Nacho Dean vuelta al mundo a pie

¿Qué sentimientos/reacciones ha despertado tu viaje en otros viajeros o locales con los que te has cruzado?

Admiración, incredulidad, asombro, inspiración, envidia (de la sana). Animar a la gente a cuidar la naturaleza y a perseguir sus sueños.

Hay un proverbio árabe que dice: «Quien quiere hacer algo encuentra un medio, quien no quiere hacer nada encuentra una excusa». Es un milagro estar vivo.

Tres personas anónimas que te hayan marcado en el camino.

Mis amigos Simon (de Siria), Javier (de Malaysia) y Sarah (Suiza).

Una vez uno se embarca en un tipo de vivencia así queda infectado por el virus del viajero. ¿Qué sensaciones has tenido a tu regreso al llegar a los que consideres tu hogar? ¿uno termina convirtiéndose en nómada para el resto de su vida?
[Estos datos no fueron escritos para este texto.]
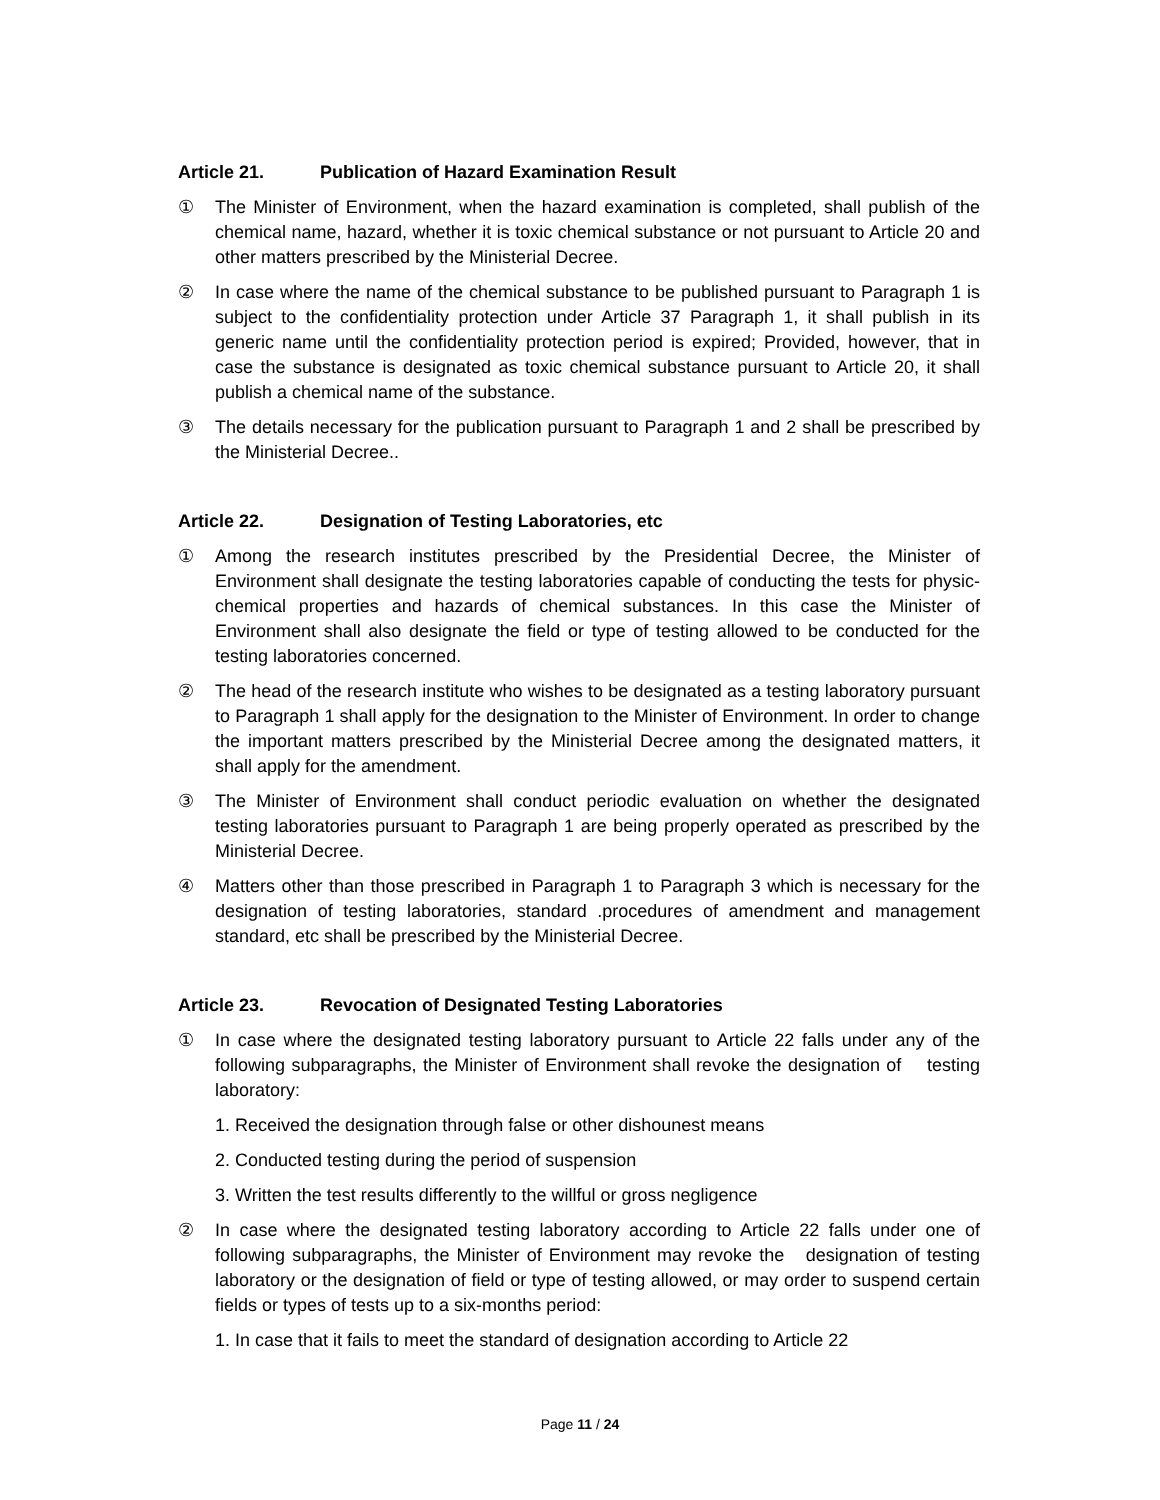Article 21. Publication of Hazard Examination Result
① The Minister of Environment, when the hazard examination is completed, shall publish of the chemical name, hazard, whether it is toxic chemical substance or not pursuant to Article 20 and other matters prescribed by the Ministerial Decree.
② In case where the name of the chemical substance to be published pursuant to Paragraph 1 is subject to the confidentiality protection under Article 37 Paragraph 1, it shall publish in its generic name until the confidentiality protection period is expired; Provided, however, that in case the substance is designated as toxic chemical substance pursuant to Article 20, it shall publish a chemical name of the substance.
③ The details necessary for the publication pursuant to Paragraph 1 and 2 shall be prescribed by the Ministerial Decree..
Article 22. Designation of Testing Laboratories, etc
① Among the research institutes prescribed by the Presidential Decree, the Minister of Environment shall designate the testing laboratories capable of conducting the tests for physic-chemical properties and hazards of chemical substances. In this case the Minister of Environment shall also designate the field or type of testing allowed to be conducted for the testing laboratories concerned.
② The head of the research institute who wishes to be designated as a testing laboratory pursuant to Paragraph 1 shall apply for the designation to the Minister of Environment. In order to change the important matters prescribed by the Ministerial Decree among the designated matters, it shall apply for the amendment.
③ The Minister of Environment shall conduct periodic evaluation on whether the designated testing laboratories pursuant to Paragraph 1 are being properly operated as prescribed by the Ministerial Decree.
④ Matters other than those prescribed in Paragraph 1 to Paragraph 3 which is necessary for the designation of testing laboratories, standard .procedures of amendment and management standard, etc shall be prescribed by the Ministerial Decree.
Article 23. Revocation of Designated Testing Laboratories
① In case where the designated testing laboratory pursuant to Article 22 falls under any of the following subparagraphs, the Minister of Environment shall revoke the designation of testing laboratory:
1. Received the designation through false or other dishounest means
2. Conducted testing during the period of suspension
3. Written the test results differently to the willful or gross negligence
② In case where the designated testing laboratory according to Article 22 falls under one of following subparagraphs, the Minister of Environment may revoke the designation of testing laboratory or the designation of field or type of testing allowed, or may order to suspend certain fields or types of tests up to a six-months period:
1. In case that it fails to meet the standard of designation according to Article 22
Page 11 / 24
Al principio un poco triste por ver que mi aventura se terminaba. Sin embargo, luego sólo te queda un sentimiento de agradecimiento y fortuna por haber completado vivo y de una pieza de un reto de esta envergadura. Feliz y satisfecho, a pesar de que al principio te sientes un poco descolocado al ver que nada ha cambiado en tu país.
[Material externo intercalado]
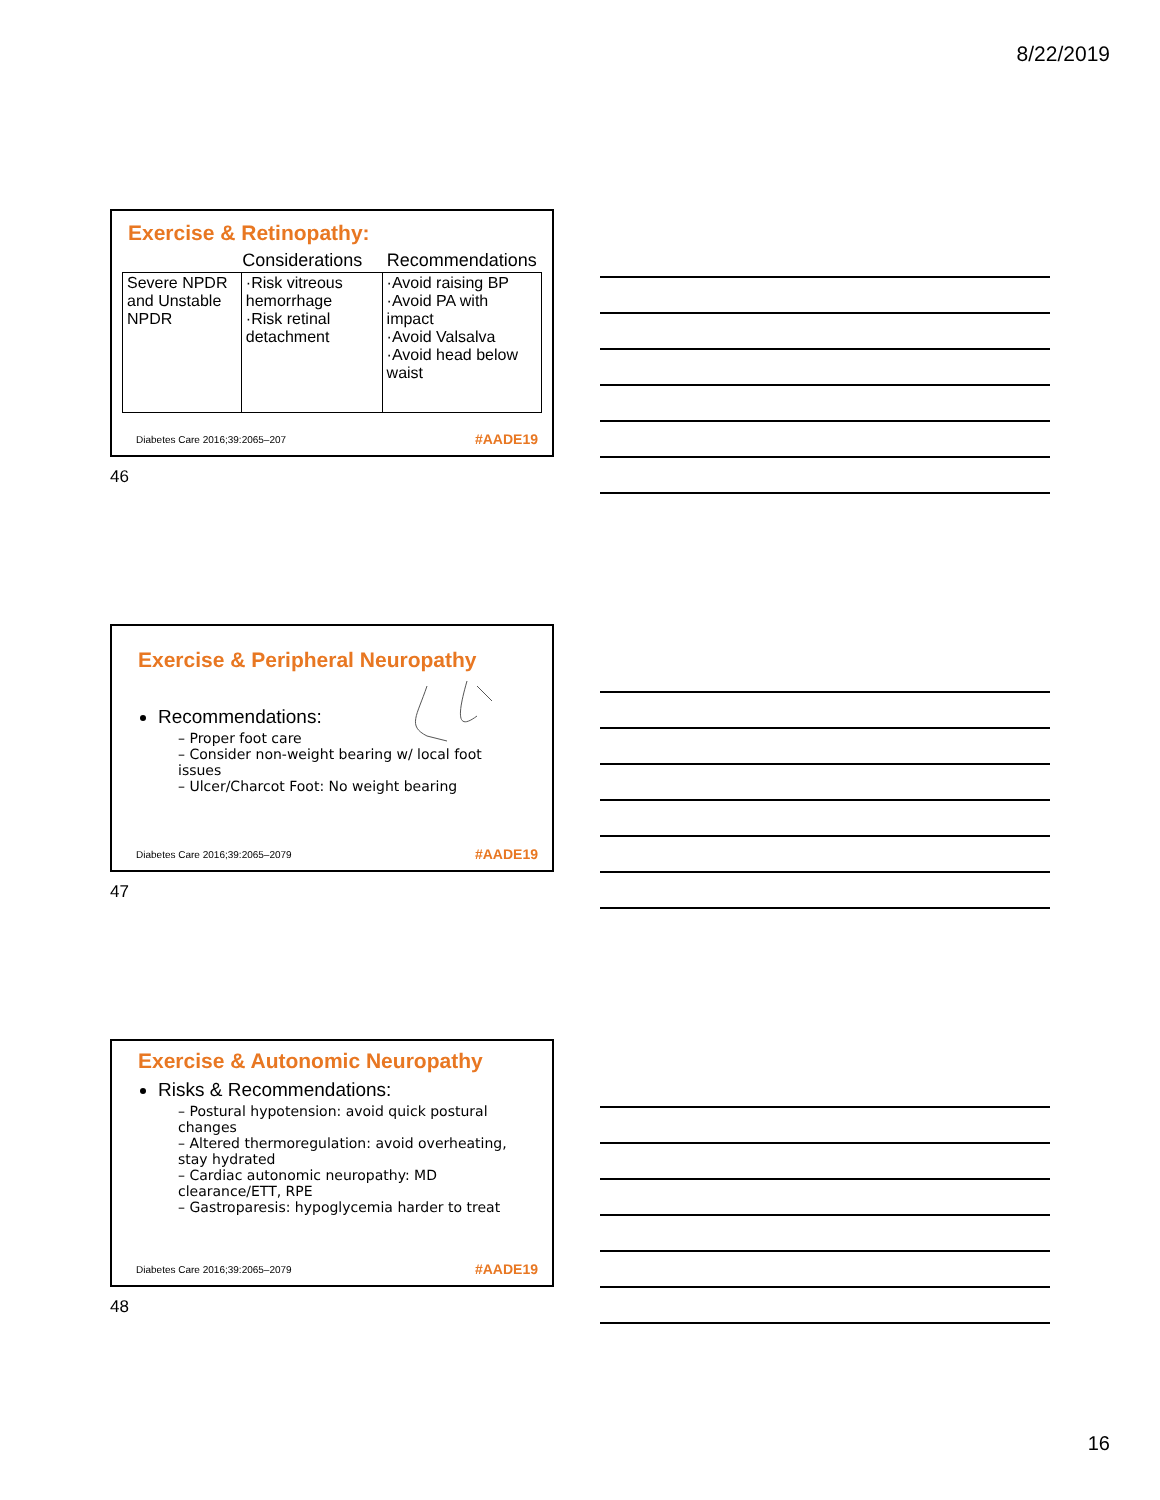8/22/2019
Exercise & Retinopathy:
| | Considerations | Recommendations |
| --- | --- | --- |
| Severe NPDR and Unstable NPDR | ·Risk vitreous hemorrhage ·Risk retinal detachment | ·Avoid raising BP ·Avoid PA with impact ·Avoid Valsalva ·Avoid head below waist |
Diabetes Care 2016;39:2065–207 #AADE19
46
Exercise & Peripheral Neuropathy
Recommendations:
– Proper foot care
– Consider non-weight bearing w/ local foot issues
– Ulcer/Charcot Foot: No weight bearing
Diabetes Care 2016;39:2065–2079
#AADE19
47
Exercise & Autonomic Neuropathy
Risks & Recommendations:
– Postural hypotension: avoid quick postural changes
– Altered thermoregulation: avoid overheating, stay hydrated
– Cardiac autonomic neuropathy: MD clearance/ETT, RPE
– Gastroparesis: hypoglycemia harder to treat
Diabetes Care 2016;39:2065–2079
#AADE19
48
16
Nacho Dean vuelta al mundo a pie

Muchos se preguntan… ¿y el amor? ¿cómo es la vida sentimental de los viajeros?

En esta aventura, con la guardia alta para no dejarme cazar. Difícil es llegar a los sitios, pero a veces es más difícil marcharse.
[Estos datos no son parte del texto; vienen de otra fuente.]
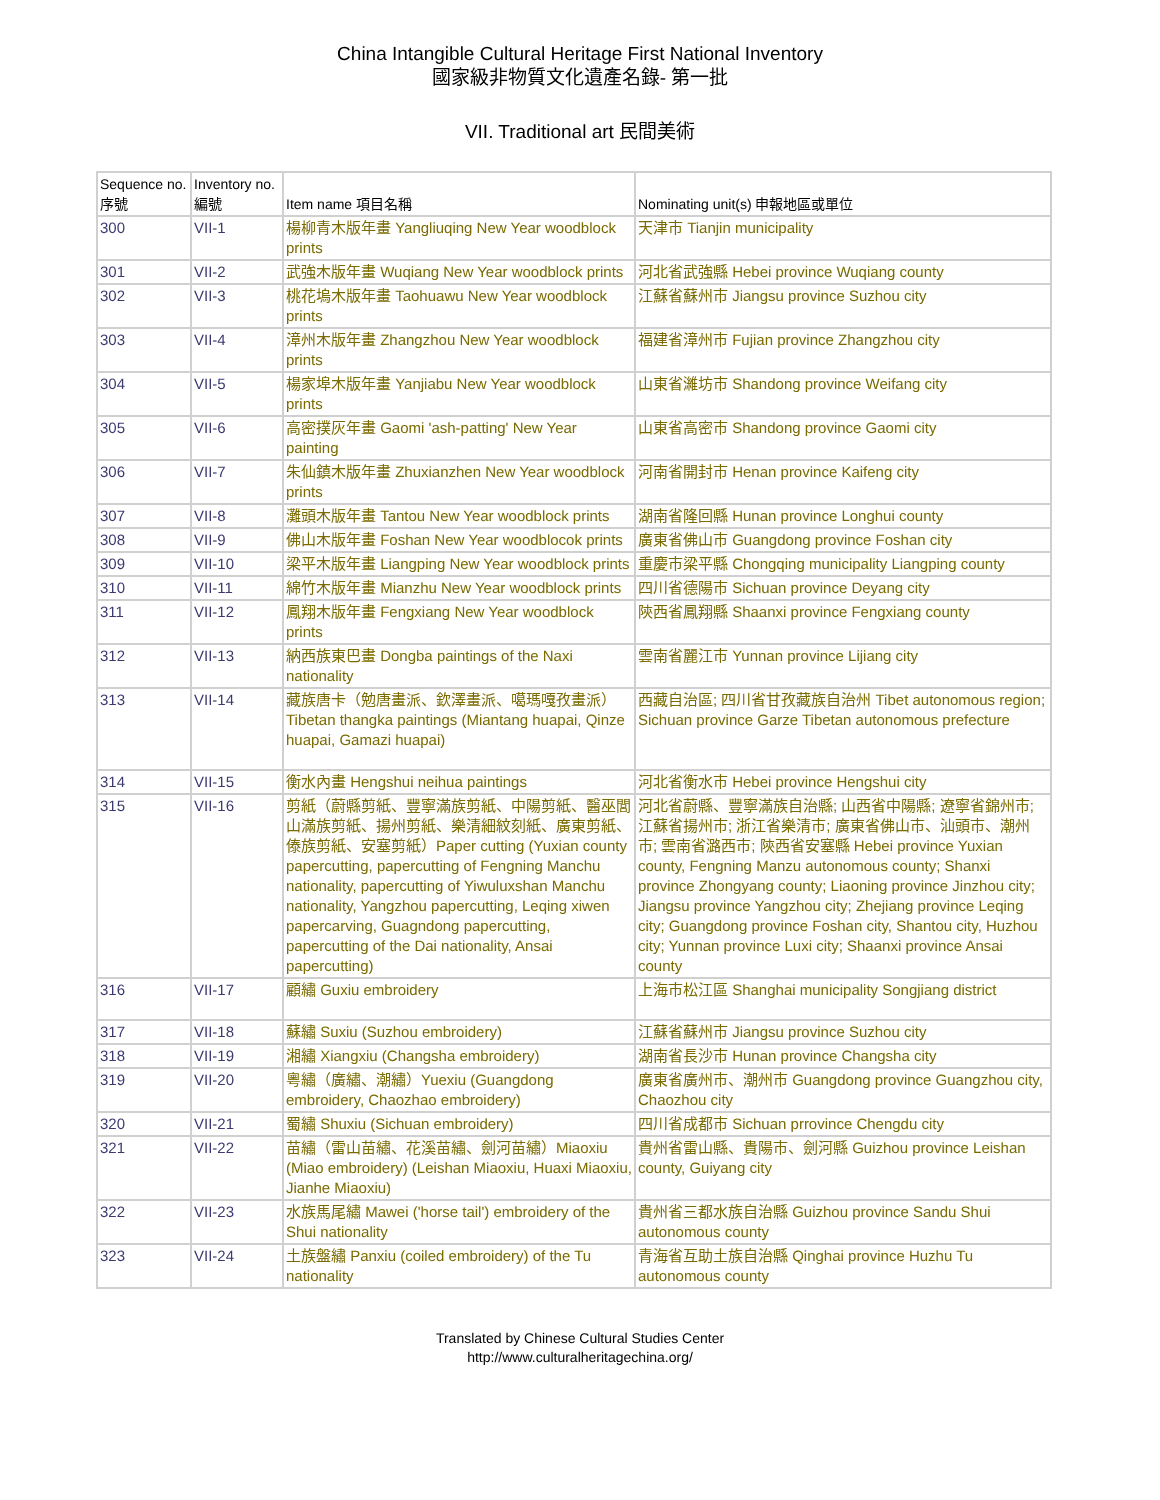China Intangible Cultural Heritage First National Inventory
國家級非物質文化遺產名錄- 第一批
VII. Traditional art 民間美術
| Sequence no. 序號 | Inventory no. 編號 | Item name 項目名稱 | Nominating unit(s) 申報地區或單位 |
| --- | --- | --- | --- |
| 300 | VII-1 | 楊柳青木版年畫 Yangliuqing New Year woodblock prints | 天津市 Tianjin municipality |
| 301 | VII-2 | 武強木版年畫 Wuqiang New Year woodblock prints | 河北省武強縣 Hebei province Wuqiang county |
| 302 | VII-3 | 桃花塢木版年畫 Taohuawu New Year woodblock prints | 江蘇省蘇州市 Jiangsu province Suzhou city |
| 303 | VII-4 | 漳州木版年畫 Zhangzhou New Year woodblock prints | 福建省漳州市 Fujian province Zhangzhou city |
| 304 | VII-5 | 楊家埠木版年畫 Yanjiabu New Year woodblock prints | 山東省濰坊市 Shandong province Weifang city |
| 305 | VII-6 | 高密撲灰年畫 Gaomi 'ash-patting' New Year painting | 山東省高密市 Shandong province Gaomi city |
| 306 | VII-7 | 朱仙鎮木版年畫 Zhuxianzhen New Year woodblock prints | 河南省開封市 Henan province Kaifeng city |
| 307 | VII-8 | 灘頭木版年畫 Tantou New Year woodblock prints | 湖南省隆回縣 Hunan province Longhui county |
| 308 | VII-9 | 佛山木版年畫 Foshan New Year woodblocok prints | 廣東省佛山市 Guangdong province Foshan city |
| 309 | VII-10 | 梁平木版年畫 Liangping New Year woodblock prints | 重慶市梁平縣 Chongqing municipality Liangping county |
| 310 | VII-11 | 綿竹木版年畫 Mianzhu New Year woodblock prints | 四川省德陽市 Sichuan province Deyang city |
| 311 | VII-12 | 鳳翔木版年畫 Fengxiang New Year woodblock prints | 陝西省鳳翔縣 Shaanxi province Fengxiang county |
| 312 | VII-13 | 納西族東巴畫 Dongba paintings of the Naxi nationality | 雲南省麗江市 Yunnan province Lijiang city |
| 313 | VII-14 | 藏族唐卡（勉唐畫派、欽澤畫派、噶瑪嘎孜畫派）Tibetan thangka paintings (Miantang huapai, Qinze huapai, Gamazi huapai) | 西藏自治區; 四川省甘孜藏族自治州 Tibet autonomous region; Sichuan province Garze Tibetan autonomous prefecture |
| 314 | VII-15 | 衡水內畫 Hengshui neihua paintings | 河北省衡水市 Hebei province Hengshui city |
| 315 | VII-16 | 剪紙（蔚縣剪紙、豐寧滿族剪紙、中陽剪紙、醫巫閭山滿族剪紙、揚州剪紙、樂清細紋刻紙、廣東剪紙、傣族剪紙、安塞剪紙）Paper cutting (Yuxian county papercutting, papercutting of Fengning Manchu nationality, papercutting of Yiwuluxshan Manchu nationality, Yangzhou papercutting, Leqing xiwen papercarving, Guagndong papercutting, papercutting of the Dai nationality, Ansai papercutting) | 河北省蔚縣、豐寧滿族自治縣; 山西省中陽縣; 遼寧省錦州市; 江蘇省揚州市; 浙江省樂清市; 廣東省佛山市、汕頭市、潮州市; 雲南省潞西市; 陝西省安塞縣 Hebei province Yuxian county, Fengning Manzu autonomous county; Shanxi province Zhongyang county; Liaoning province Jinzhou city; Jiangsu province Yangzhou city; Zhejiang province Leqing city; Guangdong province Foshan city, Shantou city, Huzhou city; Yunnan province Luxi city; Shaanxi province Ansai county |
| 316 | VII-17 | 顧繡 Guxiu embroidery | 上海市松江區 Shanghai municipality Songjiang district |
| 317 | VII-18 | 蘇繡 Suxiu (Suzhou embroidery) | 江蘇省蘇州市 Jiangsu province Suzhou city |
| 318 | VII-19 | 湘繡 Xiangxiu (Changsha embroidery) | 湖南省長沙市 Hunan province Changsha city |
| 319 | VII-20 | 粵繡（廣繡、潮繡）Yuexiu (Guangdong embroidery, Chaozhao embroidery) | 廣東省廣州市、潮州市 Guangdong province Guangzhou city, Chaozhou city |
| 320 | VII-21 | 蜀繡 Shuxiu (Sichuan embroidery) | 四川省成都市 Sichuan prrovince Chengdu city |
| 321 | VII-22 | 苗繡（雷山苗繡、花溪苗繡、劍河苗繡）Miaoxiu (Miao embroidery) (Leishan Miaoxiu, Huaxi Miaoxiu, Jianhe Miaoxiu) | 貴州省雷山縣、貴陽市、劍河縣 Guizhou province Leishan county, Guiyang city |
| 322 | VII-23 | 水族馬尾繡 Mawei ('horse tail') embroidery of the Shui nationality | 貴州省三都水族自治縣 Guizhou province Sandu Shui autonomous county |
| 323 | VII-24 | 土族盤繡 Panxiu (coiled embroidery) of the Tu nationality | 青海省互助土族自治縣 Qinghai province Huzhu Tu autonomous county |
Translated by Chinese Cultural Studies Center
http://www.culturalheritagechina.org/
Si eres soltero/a: ¿encontraste a alguien en el camino que te hizo replantearte tu plan de viaje? ¿es posible enamorarse de viaje?

Es posible enamorarse, pero no encontré a nadie que me hiciera replantearme el viaje.

Hay cientos de personas que no se han animado a viajar por multitud de dudas, miedos, inseguridades, presiones familiares, sociales… ¿Qué les dirías a esos soñadores que viendo tu vuelta al mundo a pie piensan que no son capaces de hacerlo o que eres un superhéroe?

Hay un proverbio árabe que dice «Quien quiere hacer algo encuentra un medio, quien no quiere hacer nada encuentra una excusa». Es un milagro estar vivo, «si hay alguien capaz de hacerlo ese eres tú, así que sal ahí fuera y demuéstranos de qué estás hecho».

DATOS CURIOSOS>

Nacho Dean vuelta al mundo a pie

Ubicación actual: Madrid (España) FIN DE LA EARTHWIDEWALK
Distancia recorrida en la vuelta al mundo a pie: 33.000 kilómetros = 20.625 millas
Tiempo empleado: 3 años (21/3/2013 – 20/03/2016)

Países recorridos: 31 (España, Francia, Italia, Eslovenia, Croacia, Serbia, Bulgaria, Turquía, Georgia, Armenia, Irán, India, Nepal, Bangladesh, Tailandia, Malaysia, Singapur, Indonesia, Australia, Chile, Bolivia, Perú, Ecuador, Panamá, Costa Rica, Nicaragua, Honduras, El Salvador, México, Estados Unidos y Portugal)

Altitud máxima: 4800 metros sobre el nivel del mar (cordillera de los Andes).
Temperatura máxima: 50º (Australia)
Temperatura mínima: -13º (cordillera de los Andes y en Estados Unidos)

Días seguidos caminando sin descanso: 86 (4100 kms. en Australia)
Máxima distancia en un solo día: 85 kilómetros
Máximo tiempo detenido en un mismo lugar: 57 días en DF (México)

Litros máximos de agua bebidos en un día: 7 (Tailandia, Malaysia, Australia)
Zapatillas gastadas: 12 pares
Cubiertas de las ruedas del carro: 8 traseras y 4 delanteras

Mordeduras de perro: 1 (en Honduras)
Enfermedades: fiebre chikungunya en Chiapas (México)

Nacho Dean vuelta al mundo a pie

Mochileros, ¡nos vemos en algún lugar del mundo!